Panama:  1962-2010

After years of working in the field of cooperatives and credit unions in the Dominican Republic, Scarboro missionary Fr. Harvey Steele went to Panama in 1962. There he established a study center to educate Latin Americans in the cooperative movement. This work led to the founding of the Interamerican Cooperative Institute (ICI) in 1964, which has provided leadership training to more than 3,000 men and women from nearly 800 organizations involved in grassroots development in Latin America and the Caribbean. At ICI, participants analyze their local situations, learn from each other’s experiences, and strengthen their skills in order to strengthen their communities.

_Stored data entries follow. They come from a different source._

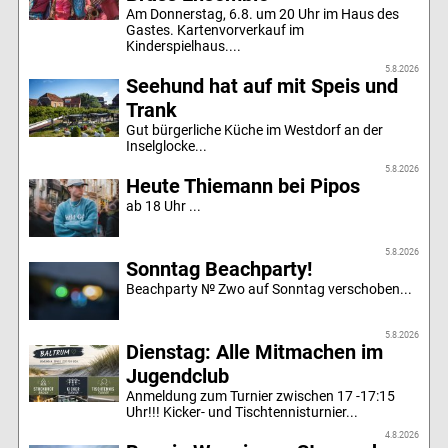
Am Donnerstag, 6.8. um 20 Uhr im Haus des
Gastes. Kartenvorverkauf im
Kinderspielhaus....
5.8.2026
Seehund hat auf mit Speis und
Trank
Gut bürgerliche Küche im Westdorf an der
Inselglocke...
5.8.2026
Heute Thiemann bei Pipos
ab 18 Uhr ...
5.8.2026
Sonntag Beachparty!
Beachparty № Zwo auf Sonntag verschoben...
5.8.2026
Dienstag: Alle Mitmachen im
Jugendclub
Anmeldung zum Turnier zwischen 17 -17:15
Uhr!!! Kicker- und Tischtennisturnier...
4.8.2026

Scarboro lay missioner Thomas Walsh, one of several Scarboro missioners who served as a director of the work of ICI, remembers: “Instead of bio technology and mono crops, ICI has advocated organic cultivation and crop association; instead of intermediaries and unjust terms of trade, ICI has advocated producer-to-consumer relations and fair trade; instead of globalization, ICI has encouraged strengthening of local economies; instead of exclusion, ICI has advocated gender equality and inclusion of minorities.”

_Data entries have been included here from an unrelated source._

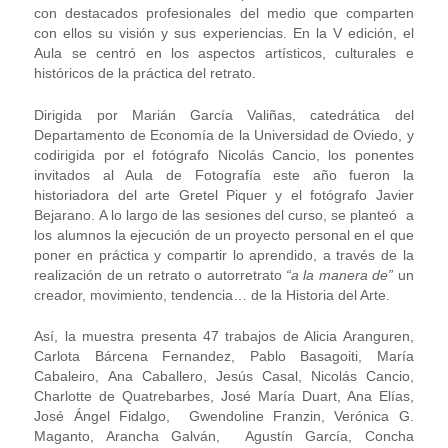
con destacados profesionales del medio que comparten
con ellos su visión y sus experiencias. En la V edición, el
Aula se centró en los aspectos artísticos, culturales e
históricos de la práctica del retrato.
Dirigida por Marián García Valiñas, catedrática del
Departamento de Economía de la Universidad de Oviedo, y
codirigida por el fotógrafo Nicolás Cancio, los ponentes
invitados al Aula de Fotografía este año fueron la
historiadora del arte Gretel Piquer y el fotógrafo Javier
Bejarano. A lo largo de las sesiones del curso, se planteó a
los alumnos la ejecución de un proyecto personal en el que
poner en práctica y compartir lo aprendido, a través de la
realización de un retrato o autorretrato
“a la manera de”
un
creador, movimiento, tendencia… de la Historia del Arte.
Así, la muestra presenta 47 trabajos de Alicia Aranguren,
Carlota Bárcena Fernandez, Pablo Basagoiti, María
Cabaleiro, Ana Caballero, Jesús Casal, Nicolás Cancio,
Charlotte de Quatrebarbes, José María Duart, Ana Elías,
José Ángel Fidalgo, Gwendoline Franzin, Verónica G.
Maganto, Arancha Galván, Agustín García, Concha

In January 2010, after almost 45 years, Scarboro turned over the buildings, land, and responsibility for ICI to a new Board of Directors with Cardinal Oscar Rodriguez Maradiaga of Honduras as President and Carlos Lee, a well-known Panamanian lawyer, as Executive Director. At that time, the new Executive Director outlined a vision to create at ICI a Latin American Centre for the teaching and diffusion of Catholic social teaching.